В автобусе ехало человек двадцать — большей частью ветеранов. Суетясь от важности происходящего, они стали вытаскивать гроб сначала не тем концом, начав его разворачивать зачем-то прямо в автобусе, да так, что тело стукнуло изнутри по гробу и чуть не выпало, но кое-как гроб все-таки вытащили наружу и поставили на насыпь из комьев мерзлой земли и наледи, отчего гроб начал соскальзывать, но его удержали, и тогда могильщик, стоявший в пустой могиле, велел подать конец гроба на себя. Несколько младших офицеров местного военкомата ухватились за края гроба и в последний раз ощутили ненарочный вес безжизненного тела в нем, другие продели под гроб веревки и стали натягивать их, чтобы гроб не соскользнул и не придавил могильщика. Наконец, еще раз стукнув мертвым телом, гроб оказался там, где ему надлежало быть. Могильщик кое-как выбрался из ямы и первым бросил в нее ком земли. И тогда остальные стали подходить к насыпи и неловко бросать кто комок земли, глины или кусок льдышки — что попадется под руку. Чуть обождав, могильщик взял лопату и стал засыпать яму крупняком. К нему на подхват двинулись те, кто более всего томился нелепостью своего присутствия, — все те же младшие офицеры, снятые с дежурства. Яма заполнилась, насыпь из комьев глины, наледи и наста сложилась в горку, которую притопали, несколько человек сказали разные слова, остальные послушали, потом наступило молчание, и люди, как бы специально замедляя свои шаги, пошли обратно к автобусу.
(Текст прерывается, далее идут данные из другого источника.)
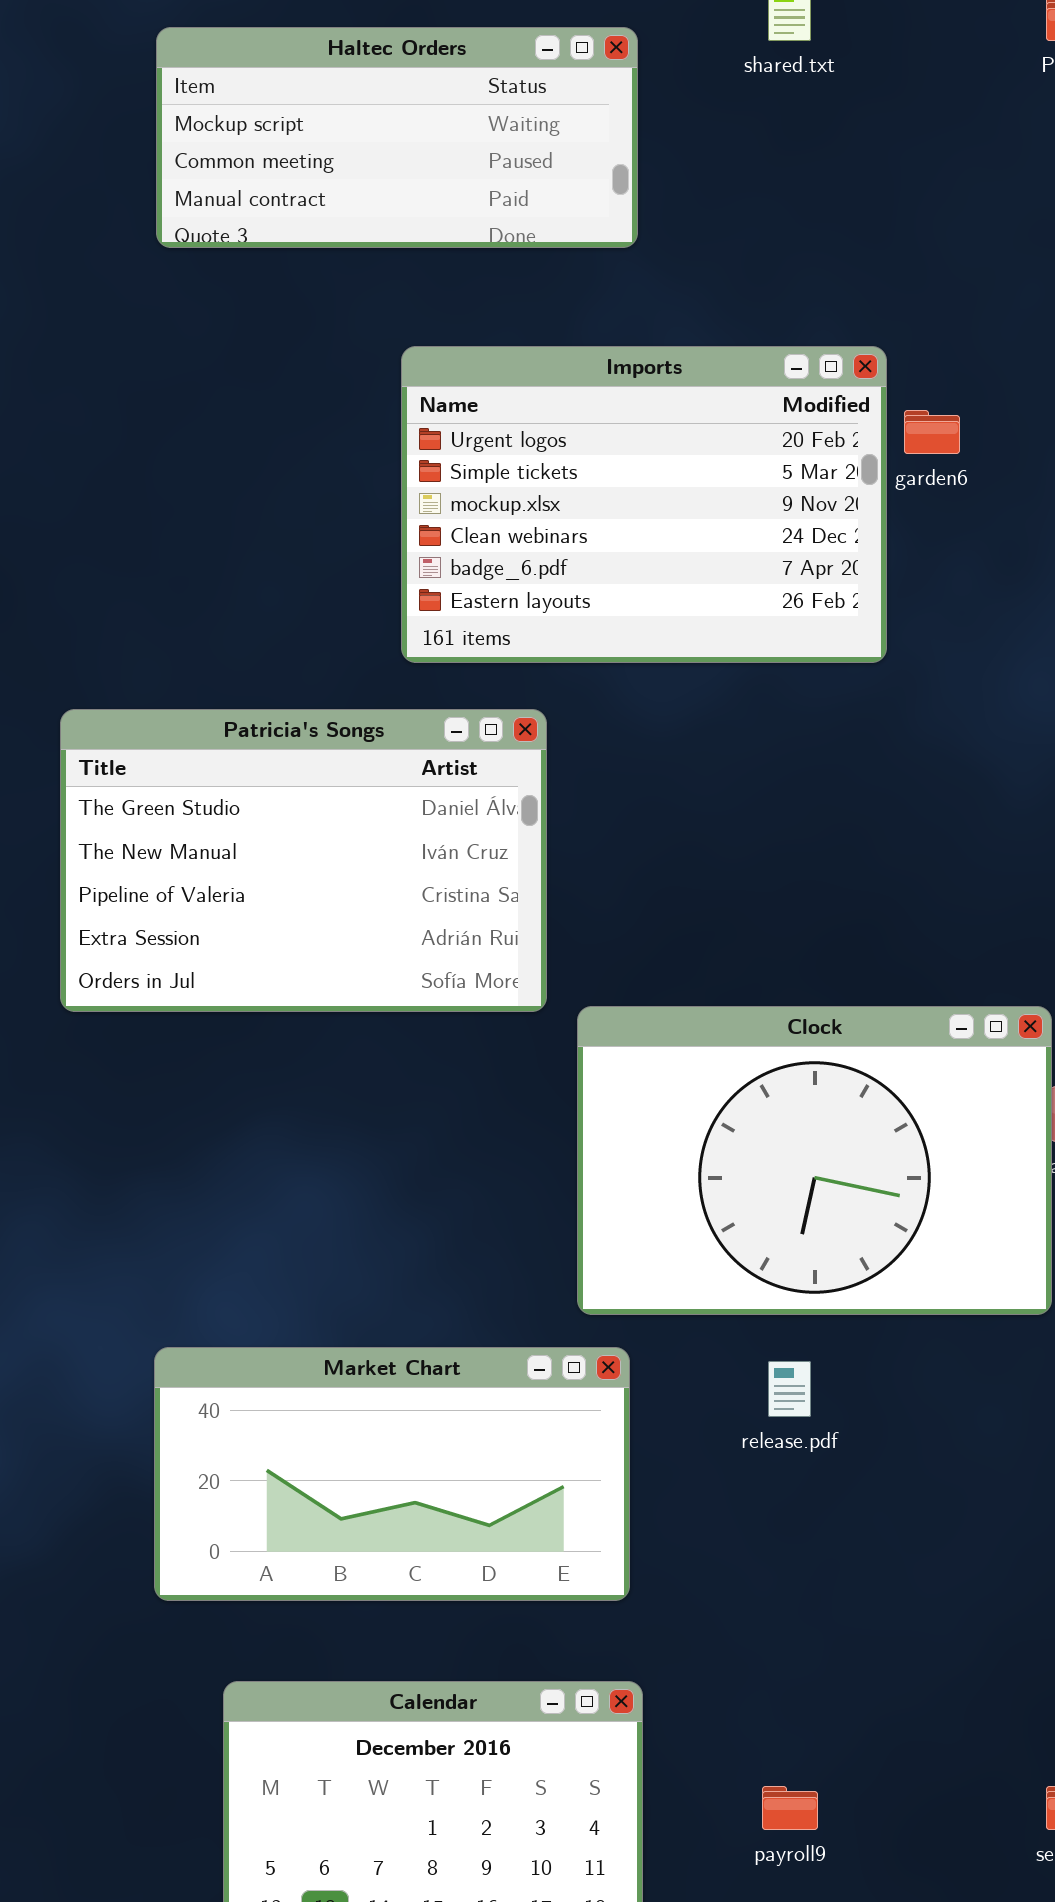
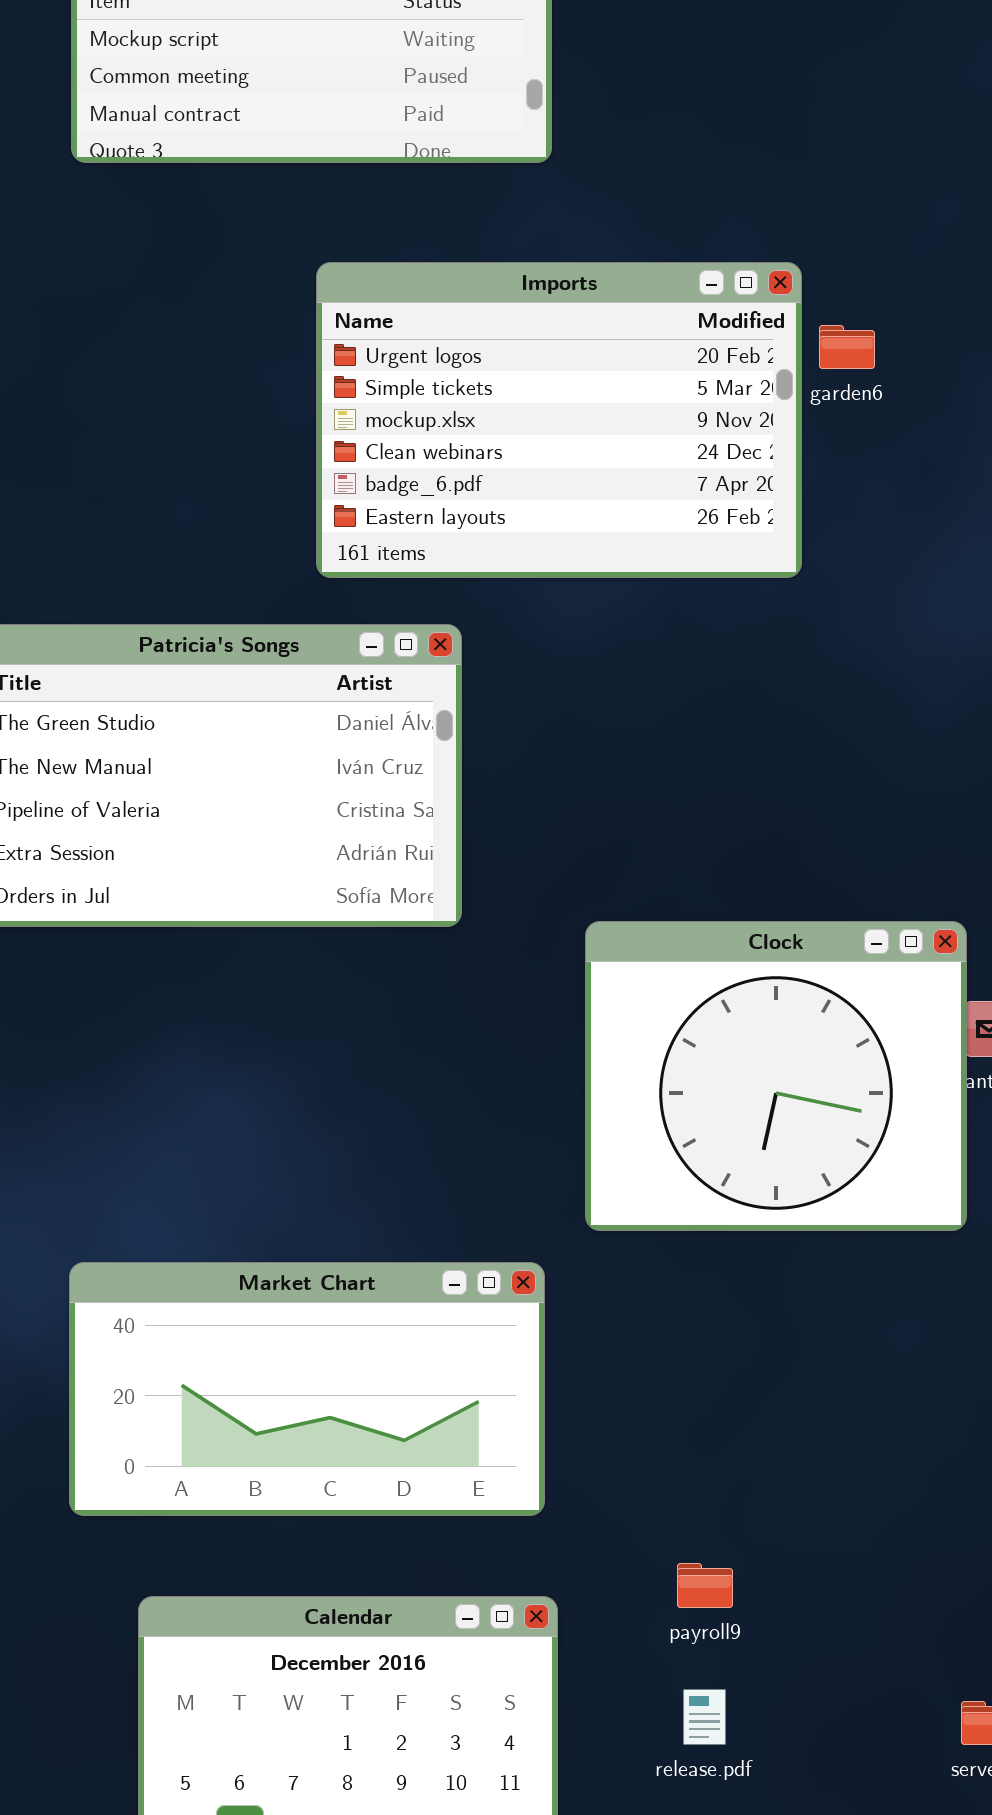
Clock: [577,1006,1052,1315] -> [585,921,967,1231], resized
release.pdf: [768,1361,811,1417] -> [683,1689,726,1745], moved
payroll9: [762,1786,818,1830] -> [677,1563,733,1608], moved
А могильщик остался приглаживать могилу. Но как только автобус выехал с кладбища, он, наверное, взял свой шанцевый инструмент и пошел складывать его в сарайчик, чтобы после этого пойти домой на обед.
И дед — полковник Ржевский — остался в земле один.
Неделю спустя, вернувшись из Сибири, мы шли по «Белорусской»-кольцевой к «Белорусской»-радиальной, и я представлял себя попеременно то толпой, возвращающейся с кладбища, то, глядя на дядю Глеба, — могильщиком, несущим свой инструмент в сарай, то, когда мой взгляд падал на каменное лицо мамы, — дедом, оставленным навсегда в той холодной сибирской земле.
Что должен был чувствовать он, освободившийся ото всех, но и оставленный всеми? Тот, который назвал свою первую дочь самым дорогим для себя именем — Москва, но избивал ее в детстве так, что она, бедная, описывалась от страха, отчаянья и бессилья. Тот, кто безгранично верил в свою власть надо всеми своими детьми, кто проклял дочь, родившую ему первенца-внука. Что мог чувствовать в мерзлой и одинокой земле он, гнобивший своих близких и не имевший друзей, проживший по принципам и не веровавший в Бога?!
Позади нас оставалась некая каменная семейка белорусов, среди коей возвышалась одна, похожая на мою маму, но я старался не оглядываться на них и уставился себе под ноги, на мелкоплиточную мозаику белорусских узоров — рубашку с такими узорами носил в молодости дед, — я видел это на фотографии, которую мама прятала в книжке некоего Г.Мало под названием «Без семьи».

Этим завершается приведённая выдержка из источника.